**** GIVEN PASSAGE

Structural complexity

The SST is presented in the manual as a subtest of language comprehension “which focuses specifically on syntax at the spoken sentence level” (manual, p.89). This subtest is designed to present the child with structures of varying degrees of complexity: “Individuals with language disorders… have problems with processing and interpreting spoken sentences when the language increases in structural complexity (sentence transformations) and in syntactic compression (idea density). Studies of these individuals suggest that they may have problems integrating the surface sentence structure and deep sentence structure…. This seems especially evident for spoken sentences that contain subordinate or relative clauses.” (CELF manual pp.88–89). No complexity ranking is provided in the manual, so expectations regarding the relative difficulty of items can only be reconstructed based on the description above. What constitutes sentence structure complexity will of course vary to an extent depending on the theoretical framework. In this study, we try to embrace different theoretical perspectives by operatonalizing structural complexity in different ways, based on (i) a rigorous interpretation of the brief description available in the manual, (ii) an index of clausal structure complexity, (iii) predictions from the language acquisition literature (focusing on the syntactic structures featured in the SST), (iv) structural complexity rankings provided by independent language acquisition experts. Next, we turn to the cognitive demands of the task, as a potential confounding factor.

Cognitive demands

In terms of task demands, each trial of the CELF SST presents the child with four pictures and requires choosing the one that matches the prompt sentence. To inform their choice, children need to evaluate differences between the four pictures in relation with the prompt sentence, and then to identify the one that best fits the prompt. Inferencing and reasoning are therefore key components of the task.

********

-- ACTIVITY --
Extend the passage on the CELF sentence structure subtest, picking up after its final sentence.

**** RECORDED INFORMATION

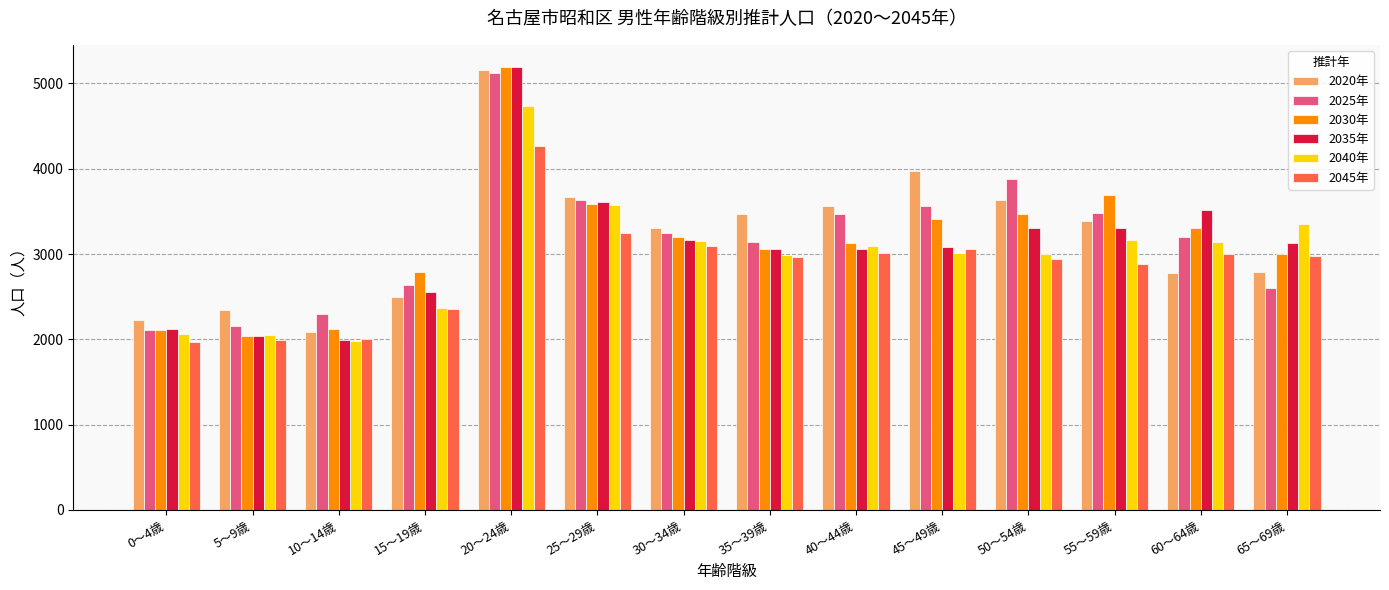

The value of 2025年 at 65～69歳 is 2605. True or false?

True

********

-- OUTPUT FOR THIS EXERCISE --
Inferencing is required in this task because the child needs to understand more than the individual words and sentences (Cain, Oakhill, Barnes, & Bryant, Reference Cain, Oakhill, Barnes and Bryant2001; Oakhill & Cain, Reference Oakhill and Cain2018). S/he needs to assemble a mental model of the situation described by each sentence, which requires going beyond the literal meaning. This might require drawing local cohesion inferences (which establish the required connections between parts of the sentence and are triggered by textual elements) and global coherence inferences (which are required to achieve an understanding of the sentence as a whole, within its context). In this task, the mental model required to interpret each sentence will be rather minimal, as there is no contextual build-up from one test item to the next. Most of the inferences required are therefore more likely to relate to the global coherence that needs to be established between the sentence and its best-matching picture. Such inferences are based on knowledge of the world (e.g., What does feeding a cat involve? From what point does the actual feeding begin?) and visual literacy (e.g., Can a verb in future tense be depicted by an image showing an action that is already under way?).Footnote 1 Local linking inferences are, however, also required in some cases: to establish an anaphoric link between a pronoun and its antecedent in the same sentence (as in (1-a)) or a particular character in the pictures (he vs. she in (1-b)).

  1. (1)

    1. a. The girl is wearing her new raincoat although she doesn't need it.

    2. b. She is climbing and he is swinging.

Once the inferences have been drawn, reasoning is required to assess whether the information gathered from each picture (whether simply descriptive, or inference-based) matches the information gathered from the sentence.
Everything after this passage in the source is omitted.